**Assignment**
Every line below from the one containing "107: (233, 100)" through the one containing "123: (654, 104)" must be transcribed exactly. Omit all lines outside that stretch.

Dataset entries
---

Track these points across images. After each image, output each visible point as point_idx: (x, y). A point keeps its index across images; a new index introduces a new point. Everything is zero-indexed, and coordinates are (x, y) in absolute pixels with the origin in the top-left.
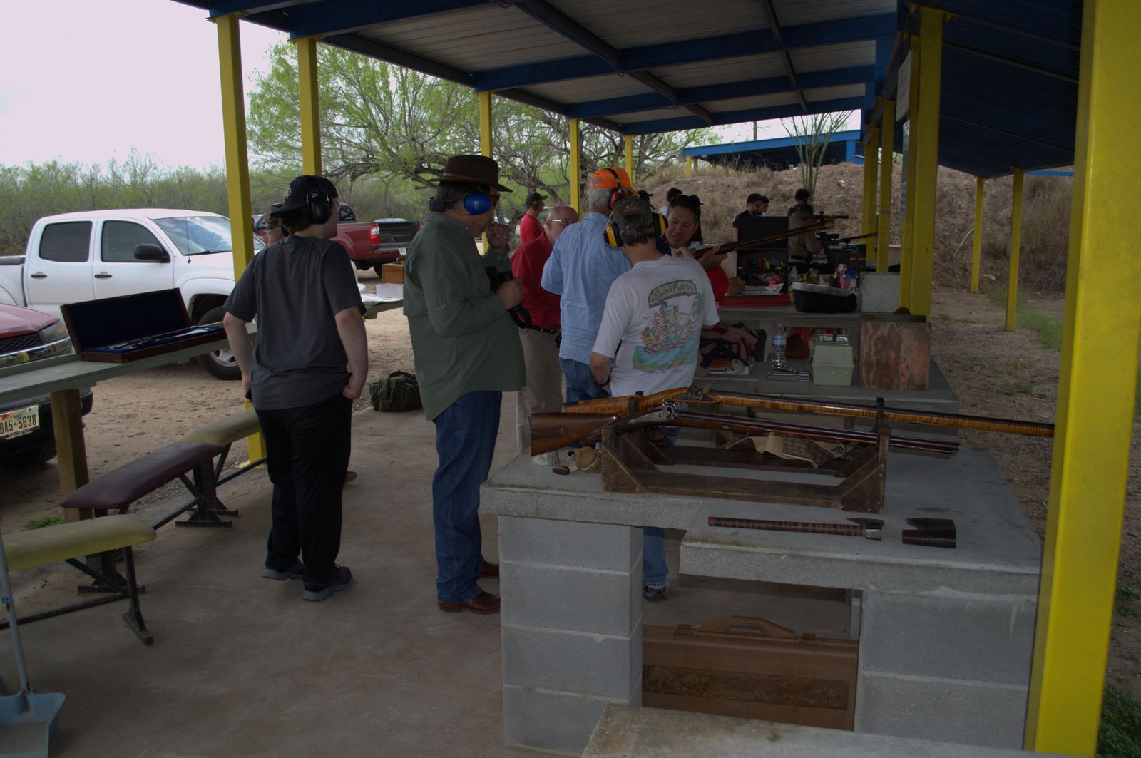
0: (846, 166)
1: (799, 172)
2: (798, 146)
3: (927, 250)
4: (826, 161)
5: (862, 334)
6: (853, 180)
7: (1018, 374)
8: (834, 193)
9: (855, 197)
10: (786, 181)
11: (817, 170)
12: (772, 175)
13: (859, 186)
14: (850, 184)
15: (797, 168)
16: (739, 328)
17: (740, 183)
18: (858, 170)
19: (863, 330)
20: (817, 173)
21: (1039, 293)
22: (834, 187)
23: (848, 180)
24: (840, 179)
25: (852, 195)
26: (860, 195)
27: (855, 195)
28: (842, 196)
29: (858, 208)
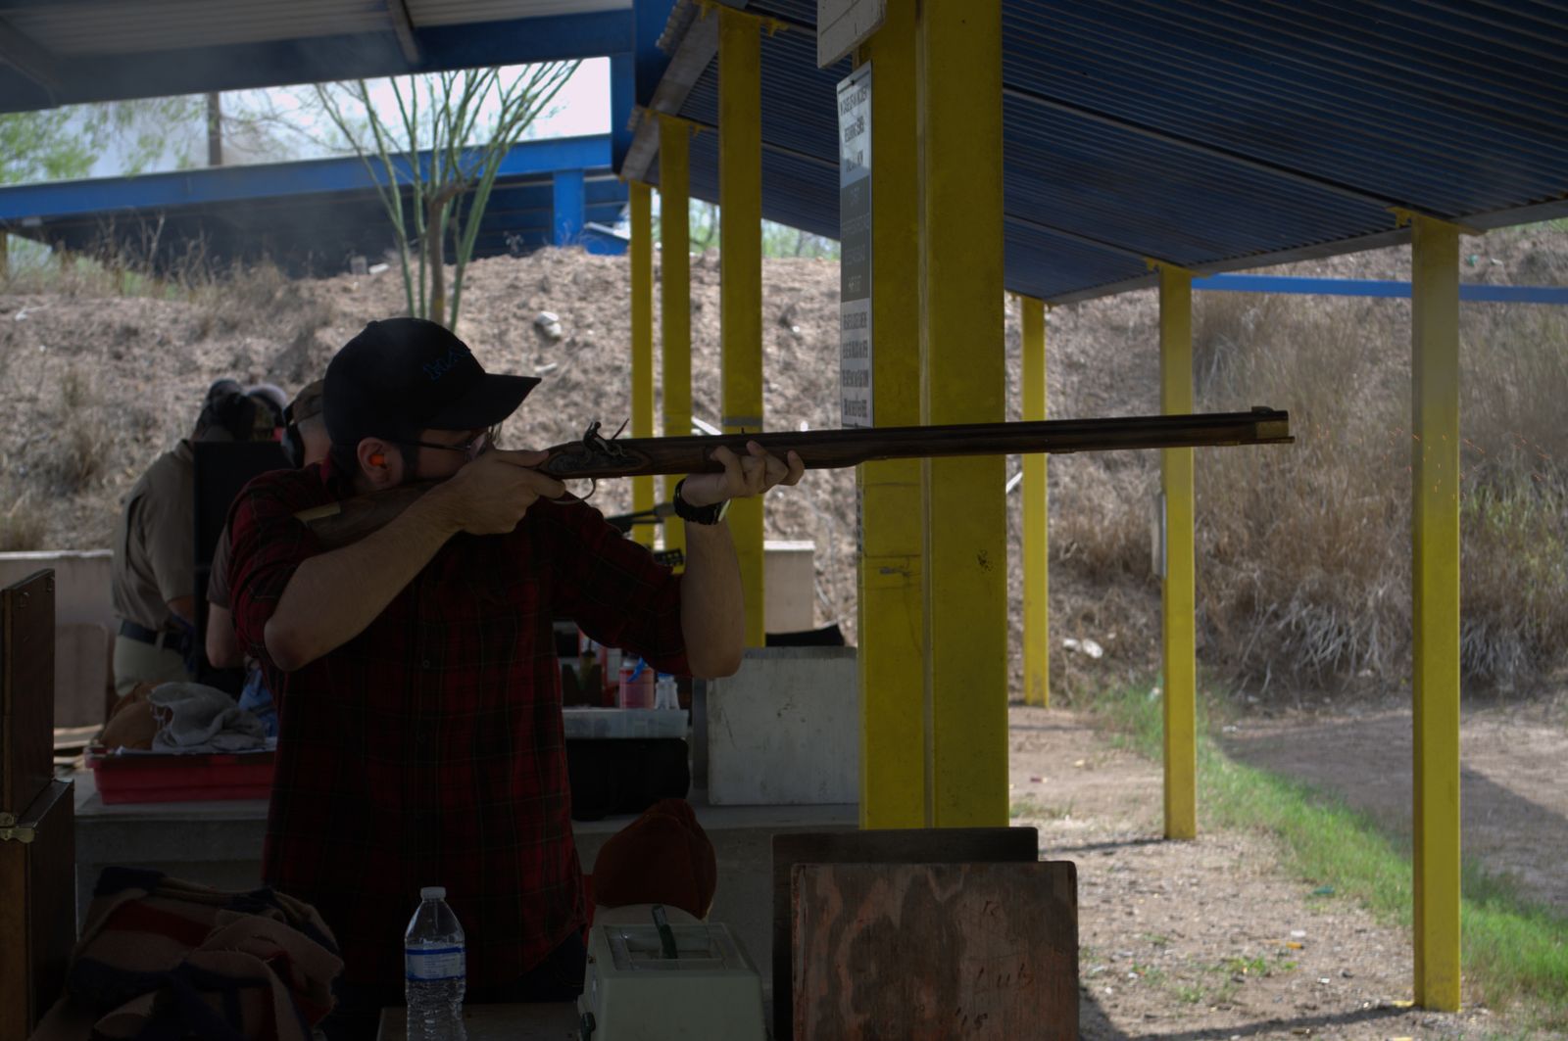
0: (559, 262)
1: (394, 281)
2: (388, 191)
3: (983, 562)
4: (490, 245)
5: (799, 921)
6: (590, 313)
7: (1249, 1001)
8: (523, 357)
9: (599, 370)
10: (345, 315)
11: (459, 273)
12: (294, 292)
13: (610, 331)
14: (579, 324)
15: (383, 267)
16: (255, 912)
17: (175, 321)
18: (603, 273)
19: (800, 905)
20: (458, 286)
21: (1251, 699)
22: (521, 336)
23: (571, 311)
24: (542, 309)
25: (589, 366)
26: (617, 363)
27: (597, 364)
28: (554, 370)
29: (613, 413)
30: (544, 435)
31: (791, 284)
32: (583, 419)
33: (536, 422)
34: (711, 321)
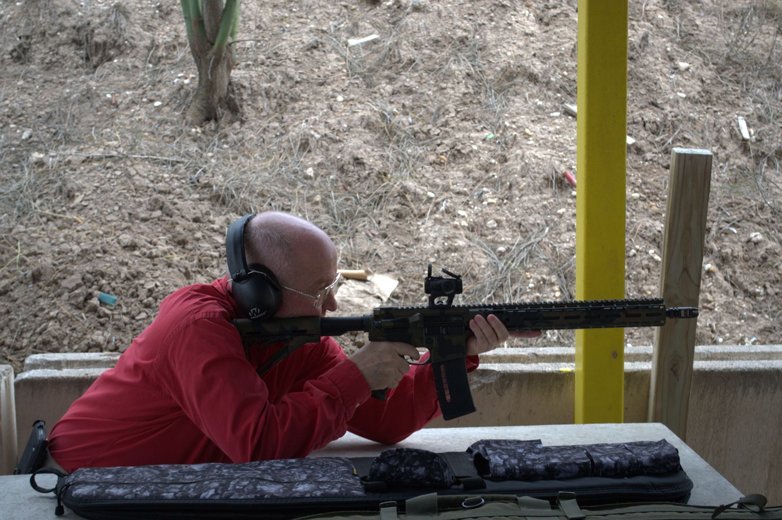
25: (420, 38)
26: (460, 33)
27: (432, 35)
28: (374, 42)
29: (465, 104)
30: (368, 137)
32: (422, 111)
33: (356, 117)
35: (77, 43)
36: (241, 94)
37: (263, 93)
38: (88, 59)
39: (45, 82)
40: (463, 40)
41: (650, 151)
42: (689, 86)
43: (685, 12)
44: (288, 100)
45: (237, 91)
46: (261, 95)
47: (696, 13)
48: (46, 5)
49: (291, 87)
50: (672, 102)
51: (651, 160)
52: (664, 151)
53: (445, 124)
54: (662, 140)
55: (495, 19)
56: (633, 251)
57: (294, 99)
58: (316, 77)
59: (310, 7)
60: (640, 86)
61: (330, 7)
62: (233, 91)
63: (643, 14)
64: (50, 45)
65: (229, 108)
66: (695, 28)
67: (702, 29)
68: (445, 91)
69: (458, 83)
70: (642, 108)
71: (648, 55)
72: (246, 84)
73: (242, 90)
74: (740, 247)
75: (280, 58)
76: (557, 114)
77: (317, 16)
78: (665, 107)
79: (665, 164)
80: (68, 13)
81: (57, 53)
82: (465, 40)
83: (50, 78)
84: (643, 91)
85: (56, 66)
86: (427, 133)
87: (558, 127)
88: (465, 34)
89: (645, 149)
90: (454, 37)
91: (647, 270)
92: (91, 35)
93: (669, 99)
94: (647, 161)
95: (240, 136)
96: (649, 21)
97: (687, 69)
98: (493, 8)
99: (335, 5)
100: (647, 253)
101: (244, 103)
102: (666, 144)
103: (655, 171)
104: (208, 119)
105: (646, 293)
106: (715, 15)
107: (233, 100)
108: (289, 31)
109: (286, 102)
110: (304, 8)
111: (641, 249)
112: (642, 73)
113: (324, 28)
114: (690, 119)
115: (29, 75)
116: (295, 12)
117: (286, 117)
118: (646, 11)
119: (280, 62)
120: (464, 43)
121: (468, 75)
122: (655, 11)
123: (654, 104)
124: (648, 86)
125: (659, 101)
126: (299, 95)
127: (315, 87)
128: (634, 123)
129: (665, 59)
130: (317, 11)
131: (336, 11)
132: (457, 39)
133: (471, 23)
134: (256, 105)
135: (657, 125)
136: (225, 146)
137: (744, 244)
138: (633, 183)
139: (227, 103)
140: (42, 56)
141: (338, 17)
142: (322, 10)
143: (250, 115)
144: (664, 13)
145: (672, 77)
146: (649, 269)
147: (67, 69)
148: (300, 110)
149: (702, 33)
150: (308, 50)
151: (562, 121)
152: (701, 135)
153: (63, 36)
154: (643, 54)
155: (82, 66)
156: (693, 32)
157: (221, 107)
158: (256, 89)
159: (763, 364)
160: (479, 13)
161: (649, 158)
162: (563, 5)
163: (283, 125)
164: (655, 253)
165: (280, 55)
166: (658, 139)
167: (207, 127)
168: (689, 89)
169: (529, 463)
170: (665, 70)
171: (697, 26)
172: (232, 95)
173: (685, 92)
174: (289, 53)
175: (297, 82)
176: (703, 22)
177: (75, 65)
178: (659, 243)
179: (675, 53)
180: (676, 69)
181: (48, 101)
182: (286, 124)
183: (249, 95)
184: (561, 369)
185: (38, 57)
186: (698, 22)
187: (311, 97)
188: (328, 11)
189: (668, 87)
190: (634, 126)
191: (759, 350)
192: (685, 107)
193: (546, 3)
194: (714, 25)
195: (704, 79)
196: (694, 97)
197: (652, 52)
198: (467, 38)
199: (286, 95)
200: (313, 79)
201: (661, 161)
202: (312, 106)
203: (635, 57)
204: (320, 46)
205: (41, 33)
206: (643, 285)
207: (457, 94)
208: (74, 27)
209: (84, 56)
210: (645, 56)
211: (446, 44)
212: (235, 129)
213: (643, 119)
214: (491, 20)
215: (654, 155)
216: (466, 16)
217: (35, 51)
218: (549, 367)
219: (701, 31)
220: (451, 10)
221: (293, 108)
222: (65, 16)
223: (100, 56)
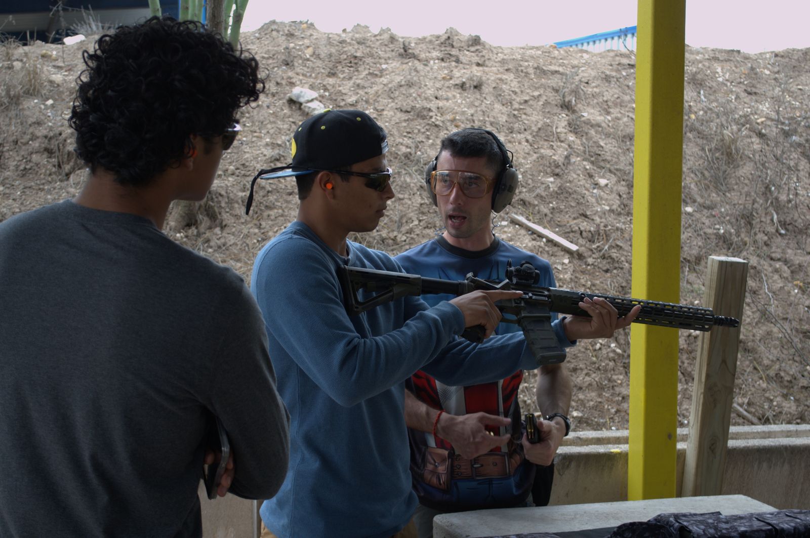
22: (275, 114)
23: (326, 90)
24: (292, 84)
26: (404, 149)
31: (553, 68)
34: (492, 104)
35: (49, 152)
36: (219, 202)
37: (240, 201)
38: (59, 166)
39: (25, 188)
40: (407, 156)
41: (590, 256)
42: (610, 200)
43: (589, 135)
44: (263, 208)
45: (216, 200)
46: (237, 202)
47: (599, 136)
48: (17, 115)
49: (264, 197)
50: (600, 214)
51: (593, 264)
52: (601, 257)
53: (410, 231)
54: (598, 247)
55: (431, 137)
56: (598, 346)
57: (268, 207)
58: (283, 187)
59: (262, 123)
60: (570, 199)
61: (279, 123)
62: (212, 199)
63: (555, 136)
64: (23, 153)
65: (208, 215)
66: (601, 149)
67: (607, 150)
68: (404, 202)
69: (414, 194)
70: (574, 219)
71: (571, 172)
72: (223, 193)
73: (220, 198)
74: (684, 341)
75: (248, 169)
76: (504, 223)
77: (270, 131)
78: (594, 218)
79: (605, 268)
80: (39, 123)
81: (30, 161)
82: (409, 155)
83: (29, 185)
84: (573, 204)
85: (30, 173)
86: (394, 239)
87: (509, 235)
88: (409, 150)
89: (586, 254)
90: (399, 153)
91: (613, 361)
92: (63, 145)
93: (597, 211)
94: (589, 265)
95: (223, 240)
96: (562, 142)
97: (607, 185)
98: (427, 127)
99: (284, 121)
100: (609, 347)
101: (223, 210)
102: (603, 251)
103: (597, 274)
104: (189, 225)
105: (616, 382)
106: (614, 139)
107: (212, 207)
108: (247, 144)
109: (261, 210)
110: (257, 124)
111: (603, 343)
112: (570, 188)
113: (279, 142)
114: (617, 229)
115: (7, 181)
116: (248, 127)
117: (264, 224)
118: (557, 133)
119: (249, 173)
120: (409, 159)
121: (421, 187)
122: (566, 133)
123: (586, 216)
124: (577, 199)
125: (588, 213)
126: (274, 204)
127: (285, 197)
128: (572, 232)
129: (585, 176)
130: (269, 126)
131: (286, 126)
132: (403, 155)
133: (411, 140)
134: (234, 212)
135: (592, 234)
136: (210, 250)
137: (686, 338)
138: (584, 285)
139: (206, 210)
140: (15, 163)
141: (288, 132)
142: (273, 126)
143: (229, 222)
144: (572, 135)
145: (595, 191)
146: (614, 361)
147: (42, 176)
148: (276, 217)
149: (607, 154)
150: (271, 162)
151: (511, 229)
152: (629, 243)
153: (36, 144)
154: (566, 171)
155: (55, 173)
156: (599, 152)
157: (201, 214)
158: (233, 197)
159: (772, 442)
160: (416, 131)
161: (590, 263)
162: (487, 126)
163: (262, 231)
164: (616, 346)
165: (247, 166)
166: (594, 246)
167: (190, 231)
168: (611, 202)
169: (724, 531)
170: (588, 186)
171: (602, 147)
172: (211, 203)
173: (608, 205)
174: (255, 165)
175: (268, 192)
176: (606, 144)
177: (48, 172)
178: (616, 338)
179: (593, 171)
180: (596, 185)
181: (34, 206)
182: (266, 230)
183: (226, 203)
184: (612, 450)
185: (12, 164)
186: (602, 143)
187: (284, 205)
188: (279, 127)
189: (594, 200)
190: (573, 234)
191: (759, 430)
192: (611, 218)
193: (472, 124)
194: (615, 147)
195: (621, 194)
196: (617, 210)
197: (574, 169)
198: (410, 154)
199: (261, 203)
200: (281, 189)
201: (600, 266)
202: (286, 213)
203: (561, 174)
204: (282, 159)
205: (13, 141)
206: (612, 375)
207: (414, 204)
208: (46, 137)
209: (56, 164)
210: (569, 172)
211: (392, 159)
212: (217, 235)
213: (579, 228)
214: (428, 138)
215: (594, 260)
216: (405, 134)
217: (8, 159)
218: (601, 449)
219: (606, 152)
220: (391, 128)
221: (269, 216)
222: (36, 126)
223: (72, 164)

---

**Reply to the exercise**
107: (233, 100)
108: (289, 31)
109: (286, 102)
110: (304, 8)
111: (641, 249)
112: (642, 73)
113: (324, 28)
114: (690, 119)
115: (29, 75)
116: (295, 12)
117: (286, 117)
118: (646, 11)
119: (280, 62)
120: (464, 43)
121: (468, 75)
122: (655, 11)
123: (654, 104)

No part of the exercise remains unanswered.